Delayed shipments out of South America in the spring of 2013 likely caused Chinese crushers to overbuy soybeans this year as they anticipated similar logistical problems. But with a successful harvest and smooth loading conditions, South America’s soybean export deliveries went much better than expected, thus inundating China with an oversupply of soybeans this spring.
“Even with the influx of shipments, Chinese crushers have been working hard to sell soybeans to other countries and delay deliveries with exporters — few have actually defaulted,” says Jim Sutter, CEO of the U.S. Soybean Export Council, United Soybean Board’s (USB) international marketing arm. “Right now, the question is what export demand will look like come fall of 2014. We expect continued demand from China, but with Brazil and Argentina’s improved infrastructure, it’s likely China won’t overbuy again and export volume will be back to normal.”
Exports are an important driver of U.S. soybean farmer profitability. In particular, Chinese customers have been buying one out of every four rows of soybeans grown in the United States for several years and are off to a record buying pace this year.
Chinese poultry farmers recently cut back on production due to a bird flu epidemic. This has slowed demand for soybean meal, which is the primary protein ingredient in poultry feed. Although Chinese soybean crushing margins reached a low point in the first three months of 2014, they’re expected to return to normal by July or August, according to Soren Schroder, CEO of Bunge Limited.
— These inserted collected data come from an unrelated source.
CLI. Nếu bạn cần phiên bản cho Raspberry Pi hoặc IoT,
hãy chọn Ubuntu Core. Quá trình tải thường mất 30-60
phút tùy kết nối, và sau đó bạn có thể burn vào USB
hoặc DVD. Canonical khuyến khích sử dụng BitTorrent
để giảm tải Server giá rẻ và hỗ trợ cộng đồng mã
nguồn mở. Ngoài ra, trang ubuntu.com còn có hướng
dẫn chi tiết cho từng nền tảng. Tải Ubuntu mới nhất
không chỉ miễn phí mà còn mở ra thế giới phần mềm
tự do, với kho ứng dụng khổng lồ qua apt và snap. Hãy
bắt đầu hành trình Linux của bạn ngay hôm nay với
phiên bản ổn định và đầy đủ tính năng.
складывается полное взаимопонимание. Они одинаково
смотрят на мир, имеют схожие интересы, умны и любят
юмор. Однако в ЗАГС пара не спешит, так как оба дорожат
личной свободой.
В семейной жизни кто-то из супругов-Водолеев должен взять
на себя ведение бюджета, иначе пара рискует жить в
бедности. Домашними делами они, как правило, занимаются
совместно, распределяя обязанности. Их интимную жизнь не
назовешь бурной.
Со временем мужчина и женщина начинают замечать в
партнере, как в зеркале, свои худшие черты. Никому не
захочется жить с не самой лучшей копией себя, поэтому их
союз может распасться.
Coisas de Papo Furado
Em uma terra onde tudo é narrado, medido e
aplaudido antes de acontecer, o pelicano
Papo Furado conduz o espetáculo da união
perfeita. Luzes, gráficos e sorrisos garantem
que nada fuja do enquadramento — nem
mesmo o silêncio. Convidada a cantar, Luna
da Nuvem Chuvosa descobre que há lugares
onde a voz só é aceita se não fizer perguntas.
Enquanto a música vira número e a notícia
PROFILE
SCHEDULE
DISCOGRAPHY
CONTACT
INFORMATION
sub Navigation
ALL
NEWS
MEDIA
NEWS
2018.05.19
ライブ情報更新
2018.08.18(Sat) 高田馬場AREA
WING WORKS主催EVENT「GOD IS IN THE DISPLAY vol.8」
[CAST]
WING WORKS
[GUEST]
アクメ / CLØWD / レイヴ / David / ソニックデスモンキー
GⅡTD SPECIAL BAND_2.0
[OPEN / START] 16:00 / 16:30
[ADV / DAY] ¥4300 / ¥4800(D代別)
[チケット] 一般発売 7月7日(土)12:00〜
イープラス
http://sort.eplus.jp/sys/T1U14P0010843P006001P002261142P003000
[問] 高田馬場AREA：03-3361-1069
Even with China’s continued demand, all these factors may have a negative effect on the price of soybeans, says Jared Hagert, USB treasurer and farmer from Emerado, North Dakota.
“China’s current situation in regards to crush margins is the result of many things, including livestock and poultry producers being reluctant to repopulate their herds and flocks,” says Hagert. “This may cause reduced demand for soybean meal.”